While it’s not a new idea, Smith said she and her peers want to see if they can demonstrate, on a smaller, cheaper scale, how such energy can be used long-term to add a little extra charge to a phone or flicker of voltage to a porch light. “It may not replace turbines,” she said, “But it could still help out. Aerospace, specifically, is a huge polluter. But there are ways to mitigate that.”
Beyond her love of design, Smith said that the project has also helped her better understand the role of wind in flight. “Any pilot can benefit from understanding fluid dynamics and how air flows over a surface,” she said. “It can bolster your intuition for when you’re in a cockpit.”
Piloting the Next Chapter
A love of flying and of aerodynamics not only kept Smith from switching majors, but it also introduced her to the U.S. Air Force ROTC, which she joined freshman year on a 4 year scholarship—another ‘why not?’. In keeping with a childlike fascination with flying—humans cannot fly, but we’ve built objects that can!—Smith decided that if she was going to try out the Air Force, she’d go big for the role of pilot.
“I thought it would be a good challenge,” she said. “This is not something I grew up thinking I was going to be doing, and now four years later, I almost have my private pilot’s license, I’m the Cadet Wing Commander, and I’m in the running for a slot to USAF Undergraduate Pilot Training.”

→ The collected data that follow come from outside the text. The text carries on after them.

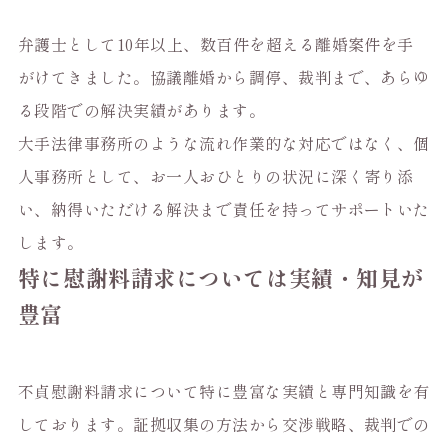
弁護士として10年以上、数百件を超える離婚案件を手
がけてきました。協議離婚から調停、裁判まで、あらゆ
る段階での解決実績があります。
大手法律事務所のような流れ作業的な対応ではなく、個
人事務所として、お一人おひとりの状況に深く寄り添
い、納得いただける解決まで責任を持ってサポートいた
します。
特に慰謝料請求については実績・知見が
豊富
不貞慰謝料請求について特に豊富な実績と専門知識を有
しております。証拠収集の方法から交渉戦略、裁判での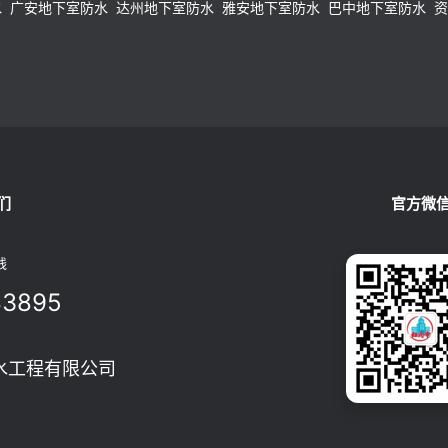
水
广安地下室防水
达州地下室防水
雅安地下室防水
巴中地下室防水
资
们
官方微
线
83895
水工程有限公司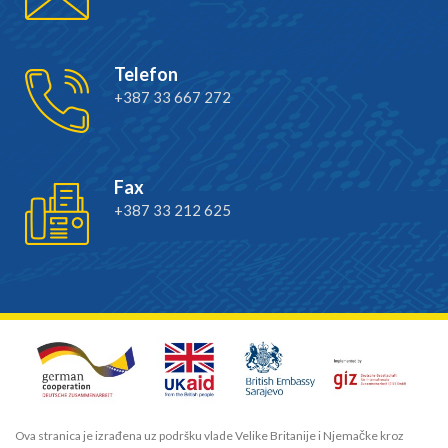
Telefon
+387 33 667 272
Fax
+387 33 212 625
Ova stranica je izrađena uz podršku vlade Velike Britanije i Njemačke kroz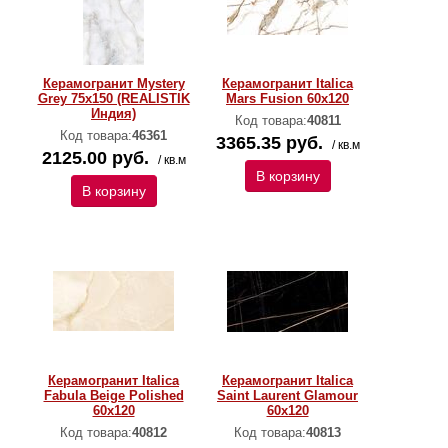
Керамогранит Mystery
Керамогранит Italica
Grey 75x150 (REALISTIK
Mars Fusion 60х120
Индия)
Код товара:
40811
Код товара:
46361
3365.35 руб.
/ кв.м
2125.00 руб.
/ кв.м
В корзину
В корзину
Керамогранит Italica
Керамогранит Italica
Fabula Beige Polished
Saint Laurent Glamour
60х120
60х120
Код товара:
40812
Код товара:
40813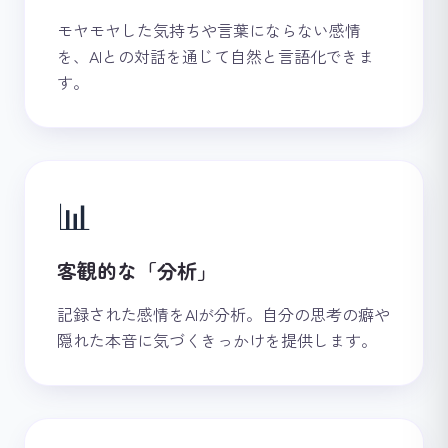
モヤモヤした気持ちや言葉にならない感情
を、AIとの対話を通じて自然と言語化できま
す。
📊
客観的な「分析」
記録された感情をAIが分析。自分の思考の癖や
隠れた本音に気づくきっかけを提供します。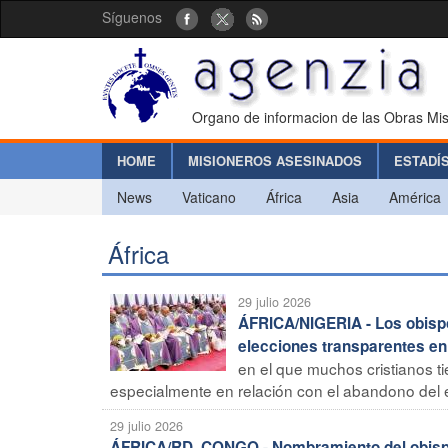
Síguenos
Organo de informacion de las Obras Mis
HOME
MISIONEROS ASESINADOS
ESTADÍ
News
Vaticano
África
Asia
América
África
29 julio 2026
ÁFRICA/NIGERIA - Los obispos
elecciones transparentes e
en el que muchos cristianos t
especialmente en relación con el abandono del equi
29 julio 2026
ÁFRICA/RD. CONGO - Nombramiento del obisp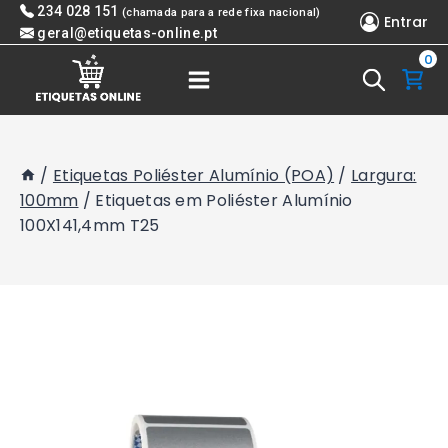
Skip
234 028 151
(chamada para a rede fixa nacional)
Entrar
to
geral@etiquetas-online.pt
0
content
/
Etiquetas Poliéster Alumínio (POA)
/
Largura:
100mm
/
Etiquetas em Poliéster Alumínio
100X141,4mm T25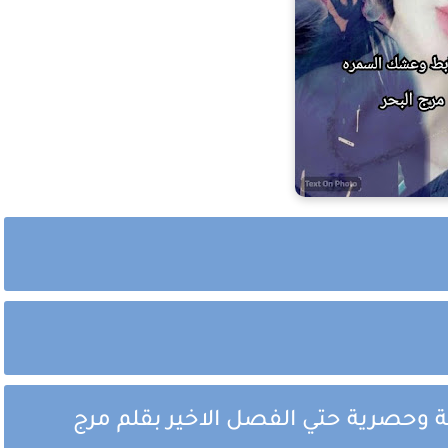
 وحصرية حتي الفصل الاخير بقلم مرج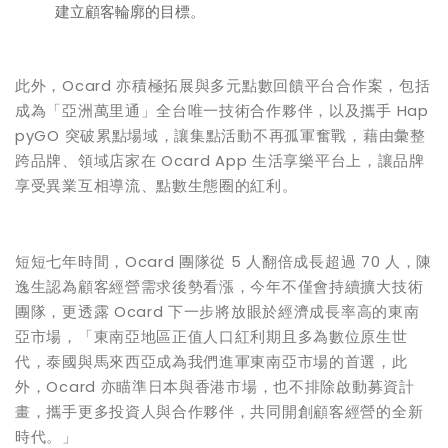
建立顧客輪廓的目標。
此外，Ocard 亦積極拓展與多元點數回饋平台合作案，包括
成為「亞洲萬里通」全台唯一技術合作夥伴，以及攜手 Hap
pyGO 突破累點場域，讓集點活動不再孤軍奮戰，藉由彙整
跨品牌、領域店家在 Ocard App 生活享樂平台上，讓品牌
享受異業互相導流、點數生態圈的紅利。
短短七年時間，Ocard 團隊從 5 人翻倍成長超過 70 人，陳
逸生認為顧客經營需求後勢看漲，今年不僅會持續擴大技術
團隊，更透露 Ocard 下一步將放眼於經濟成長率高的東南
亞市場，「東南亞地區正值人口紅利期且多為數位原生世
代，泰國與馬來西亞成為我們進軍東南亞市場的首選，此
外，Ocard 亦瞄準日本與香港市場，也不排除啟動募資計
畫，攜手更多投資人與合作夥伴，共同開創顧客經營的全新
時代。」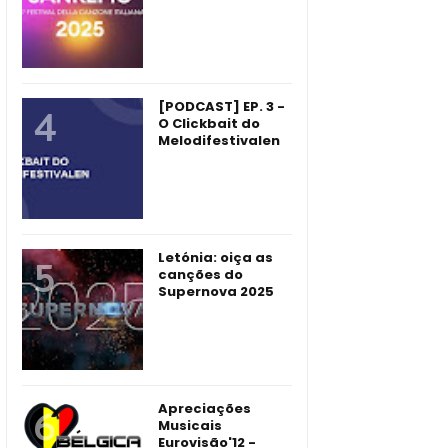
[PODCAST] EP. 3 -
O Clickbait do
Melodifestivalen
Letónia: oiça as
canções do
Supernova 2025
Apreciações
Musicais
Eurovisão'12 -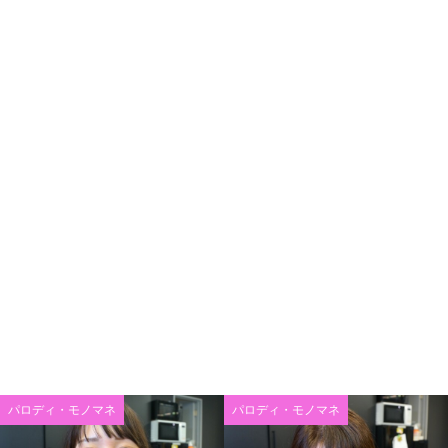
パロディ・モノマネ
パロディ・モノマネ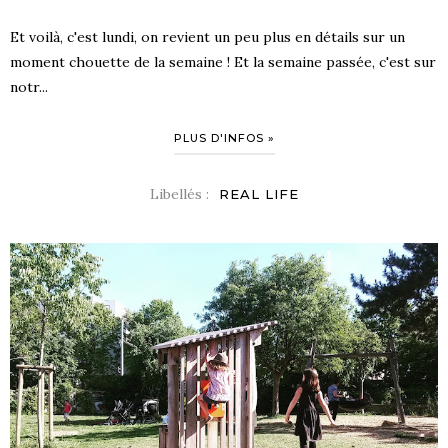
Et voilà, c'est lundi, on revient un peu plus en détails sur un
moment chouette de la semaine ! Et la semaine passée, c'est sur
notr...
PLUS D'INFOS »
Libellés :
REAL LIFE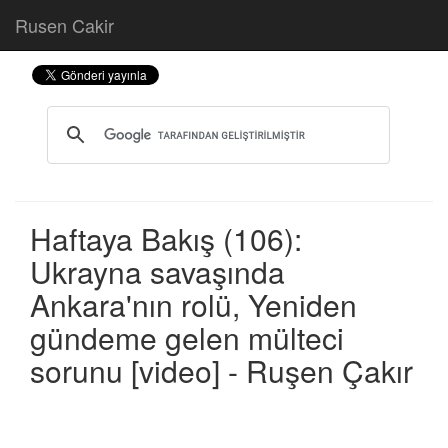
Rusen Cakir
Haftaya Bakış (106):
Ukrayna savaşında
Ankara'nın rolü, Yeniden
gündeme gelen mülteci
sorunu [video] - Ruşen Çakır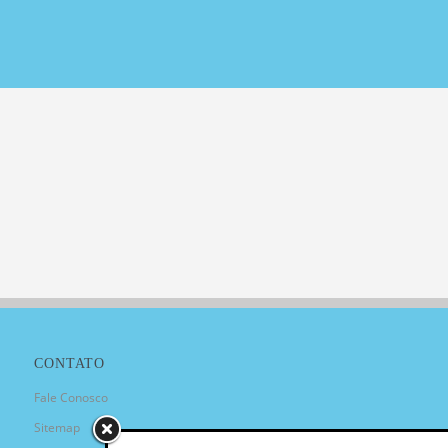
CONTATO
Fale Conosco
Sitemap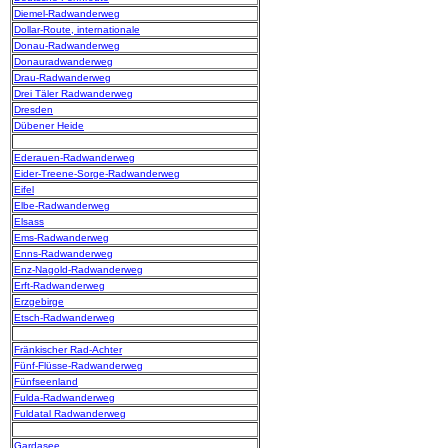
Diemel-Radwanderweg
Dollar-Route, internationale
Donau-Radwanderweg
Donauradwanderweg
Drau-Radwanderweg
Drei Täler Radwanderweg
Dresden
Dübener Heide
Ederauen-Radwanderweg
Eider-Treene-Sorge-Radwanderweg
Eifel
Elbe-Radwanderweg
Elsass
Ems-Radwanderweg
Enns-Radwanderweg
Enz-Nagold-Radwanderweg
Erft-Radwanderweg
Erzgebirge
Etsch-Radwanderweg
Fränkischer Rad-Achter
Fünf-Flüsse-Radwanderweg
Fünfseenland
Fulda-Radwanderweg
Fuldatal Radwanderweg
Gardasee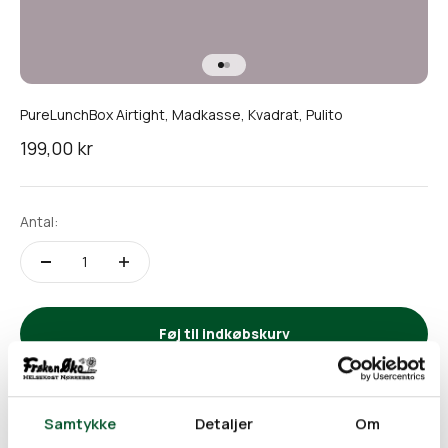
Gå til element 1
Gå til element 2
PureLunchBox Airtight, Madkasse, Kvadrat, Pulito
Salgspris
199,00 kr
Antal:
Føj til indkøbskurv
PureLunchbox Airtight Kvadrat er en praktisk madkasse
Samtykke
Detaljer
Om
fremstillet i fødevaregodkendt rustfrit stål, med en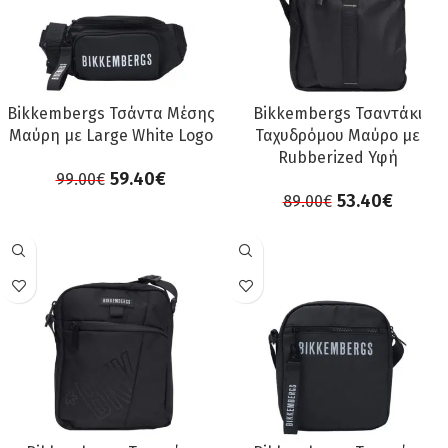
Bikkembergs Τσάντα Μέσης
Bikkembergs Τσαντάκι
Μαύρη με Large White Logo
Ταχυδρόμου Μαύρο με
Rubberized Υφή
59.40
€
99.00
€
53.40
€
89.00
€
ΠΡΟΣΦΟΡΆ
ΠΡΟΣΦΟΡΆ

All of Smith’s experiences wouldn’t be complete in Los Angeles without a Hollywood moment. In early 2020, she answered a student film casting call for someone who looked similar to the main actress, Lily Oliver. Smith’s piloting experience helped land her the role, which she filmed in two locations. The film, Hurricane, is now doing the festival rounds, hoping to pick up some buzz along the way.
Of course, Smith is not ready to stop there. In her last few months at USC, she’s taken on a new challenge: gymnastics. A fan of the floor exercise, she’s decided to rekindle her love for the sport and joined the USC club team recently, with which she will be competing in the spring. “It’s my last year at USC,” she said. “I want to see what else I can do.” What she can do, apparently, is anything she sets her mind to and as a result, Smith continues to diversify her friendships and perspectives. She acknowledges her various interests have allowed her to meet people outside of just engineering or just military experiences, a part of attending USC she treasures.
Long term, Smith wants to be a test pilot for Boeing—where she will be working upon graduation, after which she plans to attend an Air Force pilot training program. She sees such a position as a great combination of potential previous military flying experience with her engineering background.
“I have a dream of flying a plane in 15 years and being like, ‘wow, I had a part in designing this,’” she said.
But she also sees it from a female perspective. “As a female engineer who has no family background in this, I want to be a part of building an airplane from the design stage, and maybe help form all these systems better for female pilots down the line,” she said. “That, frankly, will improve aviation safety, so creating a more inclusive design is incredibly important.”
Smith said after all this, she’d love to someday go back to Highlands Ranch, where she grew up, and visit her old high school. “I’d love to share my story—not to recruit anyone, but to show them there is a path they didn’t initially see for themselves. My school didn’t have junior ROTC or STEM programs, but I think it’s important to show what options are out there even if you don’t know what you want to do yet as a 17-year-old!”
Smith said: “You can be an outstanding engineer, even if you’re a struggling first year engineering student. It takes time, especially when it’s all new. I want to share that you can learn anything if you have the drive or support to pursue these things. I encourage people to try new things that will expose them to opportunities they never knew existed.”
She added: “And if whatever you choose doesn’t work out, try something else. The possibilities are endless.”